The Intolerable Scourge of Fake Capitalism
Investment Grade Junk
All is now bustle and hubbub in the late months of the year. This goes for the stock market too. If you recall, on September 22nd the S&P 500 hit an all-time high of 2,940. This was nearly 100 points above the prior high of 2,847, which was notched on January 26th. For a brief moment, it appeared the stock market had resumed its near decade long upward trend.
We actually did not believe in the validity of the September breakout attempt: the extremely large divergence between the broad market and the narrow big cap leadership was one of many signs that an internal breakdown in the stock market was well underway. It is probably legitimate to refer to the January 2018 high as the “orthodox” stock market peak – the point at which most stocks topped out. [PT]
Chartists witnessed the take out of the January high and affirmed all was clear for the S&P 500 to continue its ascent.

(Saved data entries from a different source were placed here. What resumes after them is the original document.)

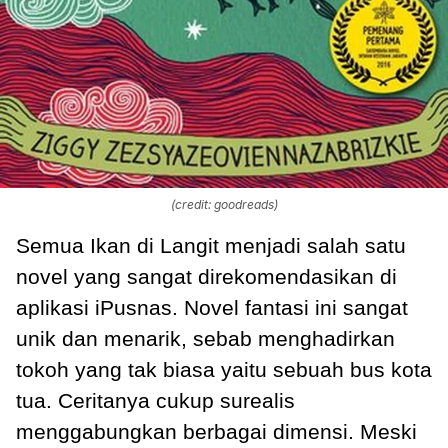
(credit: goodreads)
Semua Ikan di Langit menjadi salah satu
novel yang sangat direkomendasikan di
aplikasi iPusnas. Novel fantasi ini sangat
unik dan menarik, sebab menghadirkan
tokoh yang tak biasa yaitu sebuah bus kota
tua. Ceritanya cukup surealis
menggabungkan berbagai dimensi. Meski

They called it a text book confirmation that the bull market was still intact. Now, just two months later, a great breakdown may be transpiring.
Obviously, this certain fate will be revealed in good time. Still, as we wait for confirmation, one very important fact is clear. The Federal Reserve is currently executing the rug yank phase of its monetary policy. As the Fed simultaneously raises the federal funds rate and reduces its balance sheet, credit markets are slipping and tripping all over themselves.
This week, for example, seven-year investment grade bonds issued by GE Capital International traded with a spread of 2.47 percent. For perspective, this is equivalent to the spread of BB rated junk bonds. In other words, the credit market doesn’t consider GE bonds to be investment grade, regardless of whether compromised credit rating agencies say they are.